_Work task:_
In this exercise, reproduce the whole listing exactly.
#####
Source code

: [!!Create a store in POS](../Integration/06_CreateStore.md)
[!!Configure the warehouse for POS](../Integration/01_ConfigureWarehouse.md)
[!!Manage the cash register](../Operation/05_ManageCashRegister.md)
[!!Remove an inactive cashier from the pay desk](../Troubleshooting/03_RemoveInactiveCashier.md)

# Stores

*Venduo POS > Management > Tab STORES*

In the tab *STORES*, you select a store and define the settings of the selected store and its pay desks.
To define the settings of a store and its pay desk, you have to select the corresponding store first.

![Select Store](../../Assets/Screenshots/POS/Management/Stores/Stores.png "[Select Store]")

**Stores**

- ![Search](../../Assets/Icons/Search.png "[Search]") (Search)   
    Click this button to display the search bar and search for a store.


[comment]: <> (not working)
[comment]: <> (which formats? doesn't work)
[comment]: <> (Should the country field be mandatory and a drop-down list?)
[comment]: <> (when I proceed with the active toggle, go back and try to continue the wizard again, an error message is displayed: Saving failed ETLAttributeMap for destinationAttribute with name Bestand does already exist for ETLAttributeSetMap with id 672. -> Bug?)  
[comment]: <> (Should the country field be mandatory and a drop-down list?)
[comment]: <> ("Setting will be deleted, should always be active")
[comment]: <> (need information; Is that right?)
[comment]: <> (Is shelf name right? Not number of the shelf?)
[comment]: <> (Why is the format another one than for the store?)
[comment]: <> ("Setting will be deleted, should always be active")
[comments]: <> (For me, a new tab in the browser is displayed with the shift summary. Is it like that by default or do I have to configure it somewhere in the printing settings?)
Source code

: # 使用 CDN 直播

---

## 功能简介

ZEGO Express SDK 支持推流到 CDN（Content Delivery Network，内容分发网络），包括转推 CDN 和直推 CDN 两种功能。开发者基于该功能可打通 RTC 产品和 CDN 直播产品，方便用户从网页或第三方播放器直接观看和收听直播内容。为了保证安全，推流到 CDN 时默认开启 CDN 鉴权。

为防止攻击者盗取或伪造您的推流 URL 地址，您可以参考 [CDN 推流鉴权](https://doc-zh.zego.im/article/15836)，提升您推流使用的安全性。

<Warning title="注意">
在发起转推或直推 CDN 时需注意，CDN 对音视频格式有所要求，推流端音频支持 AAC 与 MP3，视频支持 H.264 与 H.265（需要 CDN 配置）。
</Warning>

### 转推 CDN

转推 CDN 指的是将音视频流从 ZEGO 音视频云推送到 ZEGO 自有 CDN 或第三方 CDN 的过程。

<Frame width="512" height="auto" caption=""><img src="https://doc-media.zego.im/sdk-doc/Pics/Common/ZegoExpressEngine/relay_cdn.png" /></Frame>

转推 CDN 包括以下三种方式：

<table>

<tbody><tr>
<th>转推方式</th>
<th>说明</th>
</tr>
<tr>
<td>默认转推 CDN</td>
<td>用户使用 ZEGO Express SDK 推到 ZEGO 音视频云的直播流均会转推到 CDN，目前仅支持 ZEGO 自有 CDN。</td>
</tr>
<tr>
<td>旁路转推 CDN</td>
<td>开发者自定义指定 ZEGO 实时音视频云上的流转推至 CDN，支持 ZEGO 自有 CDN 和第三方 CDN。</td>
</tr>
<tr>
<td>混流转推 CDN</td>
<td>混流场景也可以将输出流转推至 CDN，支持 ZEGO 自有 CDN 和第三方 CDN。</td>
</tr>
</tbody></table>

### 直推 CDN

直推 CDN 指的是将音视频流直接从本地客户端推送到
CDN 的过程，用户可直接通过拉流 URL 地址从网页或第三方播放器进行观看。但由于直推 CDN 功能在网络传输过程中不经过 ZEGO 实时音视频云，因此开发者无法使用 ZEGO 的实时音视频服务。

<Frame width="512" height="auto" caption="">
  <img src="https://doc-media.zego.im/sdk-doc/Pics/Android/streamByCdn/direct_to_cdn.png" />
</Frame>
#####
_Answer box:_
Source code

: [!!Create a store in POS](../Integration/06_CreateStore.md)
[!!Configure the warehouse for POS](../Integration/01_ConfigureWarehouse.md)
[!!Manage the cash register](../Operation/05_ManageCashRegister.md)
[!!Remove an inactive cashier from the pay desk](../Troubleshooting/03_RemoveInactiveCashier.md)

# Stores

*Venduo POS > Management > Tab STORES*

In the tab *STORES*, you select a store and define the settings of the selected store and its pay desks.
To define the settings of a store and its pay desk, you have to select the corresponding store first.

![Select Store](../../Assets/Screenshots/POS/Management/Stores/Stores.png "[Select Store]")

**Stores**

- ![Search](../../Assets/Icons/Search.png "[Search]") (Search)   
    Click this button to display the search bar and search for a store.


[comment]: <> (not working)
[comment]: <> (which formats? doesn't work)
[comment]: <> (Should the country field be mandatory and a drop-down list?)
[comment]: <> (when I proceed with the active toggle, go back and try to continue the wizard again, an error message is displayed: Saving failed ETLAttributeMap for destinationAttribute with name Bestand does already exist for ETLAttributeSetMap with id 672. -> Bug?)  
[comment]: <> (Should the country field be mandatory and a drop-down list?)
[comment]: <> ("Setting will be deleted, should always be active")
[comment]: <> (need information; Is that right?)
[comment]: <> (Is shelf name right? Not number of the shelf?)
[comment]: <> (Why is the format another one than for the store?)
[comment]: <> ("Setting will be deleted, should always be active")
[comments]: <> (For me, a new tab in the browser is displayed with the shift summary. Is it like that by default or do I have to configure it somewhere in the printing settings?)
Source code

: # 使用 CDN 直播

---

## 功能简介

ZEGO Express SDK 支持推流到 CDN（Content Delivery Network，内容分发网络），包括转推 CDN 和直推 CDN 两种功能。开发者基于该功能可打通 RTC 产品和 CDN 直播产品，方便用户从网页或第三方播放器直接观看和收听直播内容。为了保证安全，推流到 CDN 时默认开启 CDN 鉴权。

为防止攻击者盗取或伪造您的推流 URL 地址，您可以参考 [CDN 推流鉴权](https://doc-zh.zego.im/article/15836)，提升您推流使用的安全性。

<Warning title="注意">
在发起转推或直推 CDN 时需注意，CDN 对音视频格式有所要求，推流端音频支持 AAC 与 MP3，视频支持 H.264 与 H.265（需要 CDN 配置）。
</Warning>

### 转推 CDN

转推 CDN 指的是将音视频流从 ZEGO 音视频云推送到 ZEGO 自有 CDN 或第三方 CDN 的过程。

<Frame width="512" height="auto" caption=""><img src="https://doc-media.zego.im/sdk-doc/Pics/Common/ZegoExpressEngine/relay_cdn.png" /></Frame>

转推 CDN 包括以下三种方式：

<table>

<tbody><tr>
<th>转推方式</th>
<th>说明</th>
</tr>
<tr>
<td>默认转推 CDN</td>
<td>用户使用 ZEGO Express SDK 推到 ZEGO 音视频云的直播流均会转推到 CDN，目前仅支持 ZEGO 自有 CDN。</td>
</tr>
<tr>
<td>旁路转推 CDN</td>
<td>开发者自定义指定 ZEGO 实时音视频云上的流转推至 CDN，支持 ZEGO 自有 CDN 和第三方 CDN。</td>
</tr>
<tr>
<td>混流转推 CDN</td>
<td>混流场景也可以将输出流转推至 CDN，支持 ZEGO 自有 CDN 和第三方 CDN。</td>
</tr>
</tbody></table>

### 直推 CDN

直推 CDN 指的是将音视频流直接从本地客户端推送到
CDN 的过程，用户可直接通过拉流 URL 地址从网页或第三方播放器进行观看。但由于直推 CDN 功能在网络传输过程中不经过 ZEGO 实时音视频云，因此开发者无法使用 ZEGO 的实时音视频服务。

<Frame width="512" height="auto" caption="">
  <img src="https://doc-media.zego.im/sdk-doc/Pics/Android/streamByCdn/direct_to_cdn.png" />
</Frame>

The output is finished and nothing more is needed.